(To-do item) Find and copy the lines in the records beneath this task that contain the word "game".

(Task material)
====================

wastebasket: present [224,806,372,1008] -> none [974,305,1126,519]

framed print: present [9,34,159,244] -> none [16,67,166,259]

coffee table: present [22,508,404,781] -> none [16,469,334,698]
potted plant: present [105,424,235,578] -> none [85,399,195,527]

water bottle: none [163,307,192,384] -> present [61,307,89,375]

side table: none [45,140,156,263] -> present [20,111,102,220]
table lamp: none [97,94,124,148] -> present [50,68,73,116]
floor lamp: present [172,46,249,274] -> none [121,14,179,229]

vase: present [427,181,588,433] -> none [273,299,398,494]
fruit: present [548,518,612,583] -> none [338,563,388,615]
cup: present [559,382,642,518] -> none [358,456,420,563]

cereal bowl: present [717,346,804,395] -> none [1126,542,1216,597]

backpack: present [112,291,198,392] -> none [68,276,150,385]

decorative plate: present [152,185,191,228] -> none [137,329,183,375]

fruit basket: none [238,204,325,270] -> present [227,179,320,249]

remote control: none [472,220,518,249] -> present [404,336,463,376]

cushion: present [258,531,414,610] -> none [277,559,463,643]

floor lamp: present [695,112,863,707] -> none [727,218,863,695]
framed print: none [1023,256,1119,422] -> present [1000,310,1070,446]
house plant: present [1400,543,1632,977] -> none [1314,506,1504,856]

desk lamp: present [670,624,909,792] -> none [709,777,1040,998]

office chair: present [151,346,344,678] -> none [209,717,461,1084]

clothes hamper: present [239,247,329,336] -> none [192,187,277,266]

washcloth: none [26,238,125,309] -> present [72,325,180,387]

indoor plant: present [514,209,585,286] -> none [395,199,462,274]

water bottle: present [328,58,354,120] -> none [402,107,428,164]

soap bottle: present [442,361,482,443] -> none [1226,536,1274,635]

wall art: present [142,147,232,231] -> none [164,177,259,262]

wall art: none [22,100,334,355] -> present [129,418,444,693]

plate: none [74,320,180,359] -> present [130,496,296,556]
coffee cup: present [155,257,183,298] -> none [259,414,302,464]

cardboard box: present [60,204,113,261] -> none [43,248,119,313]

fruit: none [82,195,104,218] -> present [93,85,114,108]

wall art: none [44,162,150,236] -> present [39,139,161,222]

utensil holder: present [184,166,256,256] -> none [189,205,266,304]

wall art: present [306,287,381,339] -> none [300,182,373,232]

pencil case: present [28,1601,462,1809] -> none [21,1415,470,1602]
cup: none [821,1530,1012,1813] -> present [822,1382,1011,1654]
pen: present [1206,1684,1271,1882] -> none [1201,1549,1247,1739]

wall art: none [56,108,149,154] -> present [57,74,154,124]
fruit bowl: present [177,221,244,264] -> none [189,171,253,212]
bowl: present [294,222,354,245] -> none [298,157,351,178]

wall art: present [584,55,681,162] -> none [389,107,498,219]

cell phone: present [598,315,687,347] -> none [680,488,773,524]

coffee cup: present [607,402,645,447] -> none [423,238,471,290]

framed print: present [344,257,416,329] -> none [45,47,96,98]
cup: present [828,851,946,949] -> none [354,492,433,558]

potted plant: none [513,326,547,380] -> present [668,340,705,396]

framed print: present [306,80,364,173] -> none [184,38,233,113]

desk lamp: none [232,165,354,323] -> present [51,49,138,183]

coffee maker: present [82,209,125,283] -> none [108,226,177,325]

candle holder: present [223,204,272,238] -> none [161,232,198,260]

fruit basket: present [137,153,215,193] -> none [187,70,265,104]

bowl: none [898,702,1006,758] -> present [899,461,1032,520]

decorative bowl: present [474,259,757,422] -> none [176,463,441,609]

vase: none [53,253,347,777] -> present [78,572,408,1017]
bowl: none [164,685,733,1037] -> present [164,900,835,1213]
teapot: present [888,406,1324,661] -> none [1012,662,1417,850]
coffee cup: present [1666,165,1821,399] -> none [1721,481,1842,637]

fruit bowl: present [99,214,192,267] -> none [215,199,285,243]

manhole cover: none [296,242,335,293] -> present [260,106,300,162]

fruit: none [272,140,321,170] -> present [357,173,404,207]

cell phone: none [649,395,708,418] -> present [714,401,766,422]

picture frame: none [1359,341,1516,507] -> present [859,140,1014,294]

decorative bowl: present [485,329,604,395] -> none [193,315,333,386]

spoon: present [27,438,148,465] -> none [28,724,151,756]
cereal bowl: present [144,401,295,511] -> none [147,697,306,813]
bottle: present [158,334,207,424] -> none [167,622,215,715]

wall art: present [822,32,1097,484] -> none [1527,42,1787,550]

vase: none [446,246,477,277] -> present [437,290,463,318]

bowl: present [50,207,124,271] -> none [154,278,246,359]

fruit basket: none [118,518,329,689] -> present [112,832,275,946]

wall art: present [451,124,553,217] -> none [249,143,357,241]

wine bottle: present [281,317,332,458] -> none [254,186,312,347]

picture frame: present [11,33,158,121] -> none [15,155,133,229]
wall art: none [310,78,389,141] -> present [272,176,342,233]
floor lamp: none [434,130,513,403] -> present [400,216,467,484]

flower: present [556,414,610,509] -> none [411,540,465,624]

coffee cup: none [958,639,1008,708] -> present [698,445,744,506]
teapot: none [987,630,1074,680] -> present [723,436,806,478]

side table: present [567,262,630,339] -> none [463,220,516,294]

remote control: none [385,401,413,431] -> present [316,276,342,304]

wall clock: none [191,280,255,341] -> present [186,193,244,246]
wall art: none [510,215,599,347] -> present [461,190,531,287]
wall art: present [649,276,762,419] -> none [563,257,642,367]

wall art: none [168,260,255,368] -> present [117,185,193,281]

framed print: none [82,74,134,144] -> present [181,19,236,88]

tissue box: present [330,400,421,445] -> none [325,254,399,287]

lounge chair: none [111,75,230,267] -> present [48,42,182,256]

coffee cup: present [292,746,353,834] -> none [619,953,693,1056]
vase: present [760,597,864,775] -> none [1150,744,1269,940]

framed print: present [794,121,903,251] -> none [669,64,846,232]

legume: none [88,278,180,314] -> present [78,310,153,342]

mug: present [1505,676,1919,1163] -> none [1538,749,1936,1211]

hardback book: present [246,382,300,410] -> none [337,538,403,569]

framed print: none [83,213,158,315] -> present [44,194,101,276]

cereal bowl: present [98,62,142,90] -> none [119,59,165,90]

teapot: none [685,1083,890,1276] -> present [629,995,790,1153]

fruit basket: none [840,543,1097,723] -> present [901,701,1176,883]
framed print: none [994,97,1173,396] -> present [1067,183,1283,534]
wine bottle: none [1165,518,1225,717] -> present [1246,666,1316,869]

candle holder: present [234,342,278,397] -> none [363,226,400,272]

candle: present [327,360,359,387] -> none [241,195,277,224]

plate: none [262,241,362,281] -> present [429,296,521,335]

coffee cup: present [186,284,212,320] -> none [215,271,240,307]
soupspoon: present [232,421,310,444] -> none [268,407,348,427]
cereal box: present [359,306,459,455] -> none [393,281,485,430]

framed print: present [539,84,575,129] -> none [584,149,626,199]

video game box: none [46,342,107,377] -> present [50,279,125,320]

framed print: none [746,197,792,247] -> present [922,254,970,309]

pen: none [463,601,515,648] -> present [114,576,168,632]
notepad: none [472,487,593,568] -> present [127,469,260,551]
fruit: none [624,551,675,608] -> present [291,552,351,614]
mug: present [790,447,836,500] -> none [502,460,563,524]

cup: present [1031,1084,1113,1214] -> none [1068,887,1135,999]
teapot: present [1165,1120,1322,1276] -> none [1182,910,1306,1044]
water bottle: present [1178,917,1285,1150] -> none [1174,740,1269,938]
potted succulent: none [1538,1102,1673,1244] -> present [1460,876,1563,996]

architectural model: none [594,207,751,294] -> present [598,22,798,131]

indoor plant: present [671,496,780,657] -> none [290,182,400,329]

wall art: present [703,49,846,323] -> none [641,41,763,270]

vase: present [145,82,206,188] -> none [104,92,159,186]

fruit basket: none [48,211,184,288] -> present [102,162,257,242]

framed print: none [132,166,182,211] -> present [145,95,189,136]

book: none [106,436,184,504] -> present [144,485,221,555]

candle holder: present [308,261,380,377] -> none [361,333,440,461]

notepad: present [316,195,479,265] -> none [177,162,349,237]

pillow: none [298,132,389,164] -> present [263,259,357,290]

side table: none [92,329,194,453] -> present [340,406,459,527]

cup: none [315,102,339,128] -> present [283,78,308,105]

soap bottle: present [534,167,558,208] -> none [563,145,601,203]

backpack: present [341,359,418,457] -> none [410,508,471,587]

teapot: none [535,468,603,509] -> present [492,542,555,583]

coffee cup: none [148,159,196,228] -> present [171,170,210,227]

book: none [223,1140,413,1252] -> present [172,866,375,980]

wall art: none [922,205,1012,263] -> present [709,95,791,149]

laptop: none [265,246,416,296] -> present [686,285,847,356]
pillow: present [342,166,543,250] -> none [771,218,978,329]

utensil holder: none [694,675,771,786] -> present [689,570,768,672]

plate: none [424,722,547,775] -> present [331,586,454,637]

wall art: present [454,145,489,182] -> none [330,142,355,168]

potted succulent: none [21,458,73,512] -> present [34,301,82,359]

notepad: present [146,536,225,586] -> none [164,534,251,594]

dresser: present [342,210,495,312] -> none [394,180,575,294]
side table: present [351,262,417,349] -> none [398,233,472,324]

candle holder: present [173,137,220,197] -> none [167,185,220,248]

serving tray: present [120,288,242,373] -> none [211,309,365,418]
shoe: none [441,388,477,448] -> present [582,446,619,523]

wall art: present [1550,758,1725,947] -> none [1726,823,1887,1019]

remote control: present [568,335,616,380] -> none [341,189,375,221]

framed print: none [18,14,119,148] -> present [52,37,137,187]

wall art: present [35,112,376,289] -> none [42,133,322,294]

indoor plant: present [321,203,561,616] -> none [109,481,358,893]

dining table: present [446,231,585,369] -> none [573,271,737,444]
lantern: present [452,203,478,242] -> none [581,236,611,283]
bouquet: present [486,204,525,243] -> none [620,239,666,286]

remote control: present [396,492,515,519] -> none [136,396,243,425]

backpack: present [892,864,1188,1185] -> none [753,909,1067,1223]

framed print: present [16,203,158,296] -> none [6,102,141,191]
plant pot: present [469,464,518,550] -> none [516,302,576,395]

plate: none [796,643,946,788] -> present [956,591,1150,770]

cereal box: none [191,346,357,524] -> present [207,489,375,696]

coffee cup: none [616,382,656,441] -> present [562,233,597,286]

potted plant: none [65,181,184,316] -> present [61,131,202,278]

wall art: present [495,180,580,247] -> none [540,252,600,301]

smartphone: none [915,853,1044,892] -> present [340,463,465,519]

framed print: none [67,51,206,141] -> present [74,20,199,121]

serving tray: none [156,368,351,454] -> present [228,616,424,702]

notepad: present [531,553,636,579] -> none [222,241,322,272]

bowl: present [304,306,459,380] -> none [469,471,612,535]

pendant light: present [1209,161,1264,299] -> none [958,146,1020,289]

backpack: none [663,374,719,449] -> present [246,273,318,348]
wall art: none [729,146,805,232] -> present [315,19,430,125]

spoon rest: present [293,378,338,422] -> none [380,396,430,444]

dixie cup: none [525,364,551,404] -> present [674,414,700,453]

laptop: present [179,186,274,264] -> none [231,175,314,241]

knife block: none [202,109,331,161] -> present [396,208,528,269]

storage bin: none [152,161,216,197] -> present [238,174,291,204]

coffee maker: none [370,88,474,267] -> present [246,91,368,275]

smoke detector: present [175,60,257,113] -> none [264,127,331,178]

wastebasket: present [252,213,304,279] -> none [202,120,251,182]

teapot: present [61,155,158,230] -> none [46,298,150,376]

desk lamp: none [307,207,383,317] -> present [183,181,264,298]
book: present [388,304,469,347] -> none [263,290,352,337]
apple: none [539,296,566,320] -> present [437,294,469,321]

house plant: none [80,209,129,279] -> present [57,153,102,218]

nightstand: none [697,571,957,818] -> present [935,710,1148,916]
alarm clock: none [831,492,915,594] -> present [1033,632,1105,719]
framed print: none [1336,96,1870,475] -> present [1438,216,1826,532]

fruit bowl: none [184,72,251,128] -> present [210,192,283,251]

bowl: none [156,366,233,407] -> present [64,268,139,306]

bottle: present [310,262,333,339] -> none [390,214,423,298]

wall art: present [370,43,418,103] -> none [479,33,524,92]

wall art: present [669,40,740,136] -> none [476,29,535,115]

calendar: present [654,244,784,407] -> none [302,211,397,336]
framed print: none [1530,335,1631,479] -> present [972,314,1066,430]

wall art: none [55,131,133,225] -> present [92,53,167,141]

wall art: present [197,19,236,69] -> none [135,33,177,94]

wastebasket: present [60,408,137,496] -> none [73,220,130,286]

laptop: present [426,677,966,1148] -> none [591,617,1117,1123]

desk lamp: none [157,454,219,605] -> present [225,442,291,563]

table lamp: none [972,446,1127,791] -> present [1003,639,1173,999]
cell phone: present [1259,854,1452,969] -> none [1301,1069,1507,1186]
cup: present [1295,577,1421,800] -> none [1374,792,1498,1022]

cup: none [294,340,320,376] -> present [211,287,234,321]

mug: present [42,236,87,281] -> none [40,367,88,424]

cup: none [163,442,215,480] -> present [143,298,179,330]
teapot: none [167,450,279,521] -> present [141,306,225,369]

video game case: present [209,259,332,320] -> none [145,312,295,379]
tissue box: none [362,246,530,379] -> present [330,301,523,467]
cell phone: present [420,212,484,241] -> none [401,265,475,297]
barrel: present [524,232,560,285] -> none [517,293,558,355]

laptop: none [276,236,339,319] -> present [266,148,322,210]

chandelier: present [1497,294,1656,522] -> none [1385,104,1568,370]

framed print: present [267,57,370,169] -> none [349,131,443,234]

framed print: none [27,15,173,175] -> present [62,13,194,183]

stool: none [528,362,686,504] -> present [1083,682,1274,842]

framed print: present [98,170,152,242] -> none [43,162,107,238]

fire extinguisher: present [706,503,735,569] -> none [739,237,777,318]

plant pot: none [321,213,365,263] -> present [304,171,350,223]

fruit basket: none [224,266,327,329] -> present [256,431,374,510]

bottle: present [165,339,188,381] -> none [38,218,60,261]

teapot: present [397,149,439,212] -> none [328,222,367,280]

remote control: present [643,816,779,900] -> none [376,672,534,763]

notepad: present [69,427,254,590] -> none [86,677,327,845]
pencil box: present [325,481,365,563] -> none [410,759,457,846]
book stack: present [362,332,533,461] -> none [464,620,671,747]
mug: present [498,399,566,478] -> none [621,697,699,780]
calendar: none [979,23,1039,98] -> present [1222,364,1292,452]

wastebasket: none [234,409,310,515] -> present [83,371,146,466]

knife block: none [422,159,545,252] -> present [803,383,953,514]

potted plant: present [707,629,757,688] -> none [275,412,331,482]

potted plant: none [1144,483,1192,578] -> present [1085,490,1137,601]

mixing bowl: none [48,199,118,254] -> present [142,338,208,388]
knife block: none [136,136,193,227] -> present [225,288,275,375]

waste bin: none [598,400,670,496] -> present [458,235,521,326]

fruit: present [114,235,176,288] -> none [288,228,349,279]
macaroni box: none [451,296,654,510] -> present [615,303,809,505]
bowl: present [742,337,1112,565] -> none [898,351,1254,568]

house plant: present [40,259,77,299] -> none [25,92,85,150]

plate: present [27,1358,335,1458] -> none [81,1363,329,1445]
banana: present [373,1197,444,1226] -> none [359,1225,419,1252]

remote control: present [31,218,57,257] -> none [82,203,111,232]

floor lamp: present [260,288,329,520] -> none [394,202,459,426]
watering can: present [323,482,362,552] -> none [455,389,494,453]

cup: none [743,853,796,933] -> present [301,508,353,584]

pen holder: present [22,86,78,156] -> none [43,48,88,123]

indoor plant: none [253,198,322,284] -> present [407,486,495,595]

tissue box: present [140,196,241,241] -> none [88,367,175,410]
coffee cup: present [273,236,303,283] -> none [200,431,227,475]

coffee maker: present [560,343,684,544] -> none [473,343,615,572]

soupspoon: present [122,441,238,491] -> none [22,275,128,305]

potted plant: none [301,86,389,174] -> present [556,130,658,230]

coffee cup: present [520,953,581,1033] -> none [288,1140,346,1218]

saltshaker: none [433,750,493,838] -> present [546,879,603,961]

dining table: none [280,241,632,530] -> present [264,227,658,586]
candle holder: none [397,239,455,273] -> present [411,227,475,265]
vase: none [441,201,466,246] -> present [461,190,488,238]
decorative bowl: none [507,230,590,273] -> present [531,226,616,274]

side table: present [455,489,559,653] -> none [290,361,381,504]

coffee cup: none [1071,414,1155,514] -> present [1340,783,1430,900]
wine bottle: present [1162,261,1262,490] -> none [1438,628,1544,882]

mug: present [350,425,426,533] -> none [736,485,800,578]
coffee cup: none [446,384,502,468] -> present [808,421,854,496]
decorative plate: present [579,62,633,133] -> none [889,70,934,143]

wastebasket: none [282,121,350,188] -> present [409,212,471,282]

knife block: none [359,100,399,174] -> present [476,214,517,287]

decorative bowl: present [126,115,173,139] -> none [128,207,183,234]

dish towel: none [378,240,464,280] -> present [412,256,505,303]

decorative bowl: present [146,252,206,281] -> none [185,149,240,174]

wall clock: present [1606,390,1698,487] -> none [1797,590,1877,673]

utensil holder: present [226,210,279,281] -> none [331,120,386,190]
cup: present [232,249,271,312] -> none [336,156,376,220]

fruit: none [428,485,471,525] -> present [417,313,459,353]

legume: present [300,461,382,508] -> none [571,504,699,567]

====================

(Response area)
video game box: none [46,342,107,377] -> present [50,279,125,320]
video game case: present [209,259,332,320] -> none [145,312,295,379]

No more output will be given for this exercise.